> DATA:

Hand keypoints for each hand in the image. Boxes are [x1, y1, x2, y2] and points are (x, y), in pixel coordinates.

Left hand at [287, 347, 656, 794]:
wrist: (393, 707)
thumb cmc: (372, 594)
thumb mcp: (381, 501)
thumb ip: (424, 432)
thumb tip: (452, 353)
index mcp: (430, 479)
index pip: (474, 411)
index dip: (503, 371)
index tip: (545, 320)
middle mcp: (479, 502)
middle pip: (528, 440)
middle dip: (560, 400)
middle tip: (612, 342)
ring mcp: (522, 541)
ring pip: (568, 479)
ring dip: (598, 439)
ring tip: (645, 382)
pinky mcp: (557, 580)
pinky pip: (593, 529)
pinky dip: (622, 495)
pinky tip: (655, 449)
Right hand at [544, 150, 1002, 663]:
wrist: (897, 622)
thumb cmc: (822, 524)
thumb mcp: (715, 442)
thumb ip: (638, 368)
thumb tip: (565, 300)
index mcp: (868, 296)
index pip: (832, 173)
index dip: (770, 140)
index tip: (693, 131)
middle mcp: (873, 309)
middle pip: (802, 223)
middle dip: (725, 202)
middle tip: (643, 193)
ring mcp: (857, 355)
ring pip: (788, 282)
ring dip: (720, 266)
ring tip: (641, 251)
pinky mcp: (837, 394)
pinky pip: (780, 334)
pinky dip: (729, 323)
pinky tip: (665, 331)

> PROBLEM TO WORK ON: Write out every line, unchanged, from the one containing "thumb mcp: (381, 501)" through the closing line of the data.

> RESPONSE TO THIS TASK:
thumb mcp: (381, 501)
thumb ip: (424, 432)
thumb tip: (452, 353)
index mcp: (430, 479)
index pip: (474, 411)
index dip: (503, 371)
index tip: (545, 320)
middle mcp: (479, 502)
middle pip: (528, 440)
middle dip: (560, 400)
middle tip: (612, 342)
ring mcp: (522, 541)
ring pip: (568, 479)
ring dip: (598, 439)
ring tip: (645, 382)
pinky mcp: (557, 580)
pinky pip: (593, 529)
pinky dip: (622, 495)
pinky tip: (655, 449)
Right hand at [544, 150, 1002, 663]:
wrist: (897, 622)
thumb cmc: (822, 524)
thumb mcp: (715, 442)
thumb ip: (638, 368)
thumb tip: (565, 300)
index mcp: (868, 296)
index pip: (832, 173)
index dip: (770, 140)
index tip: (693, 131)
middle mcp: (873, 309)
middle pip: (802, 223)
middle dip: (725, 202)
middle tip: (643, 193)
ring mcp: (857, 355)
ring pip: (788, 282)
ring dip: (720, 266)
ring tip: (641, 251)
pinky mcp: (837, 394)
pinky pip: (780, 334)
pinky dip: (729, 323)
pinky tip: (665, 331)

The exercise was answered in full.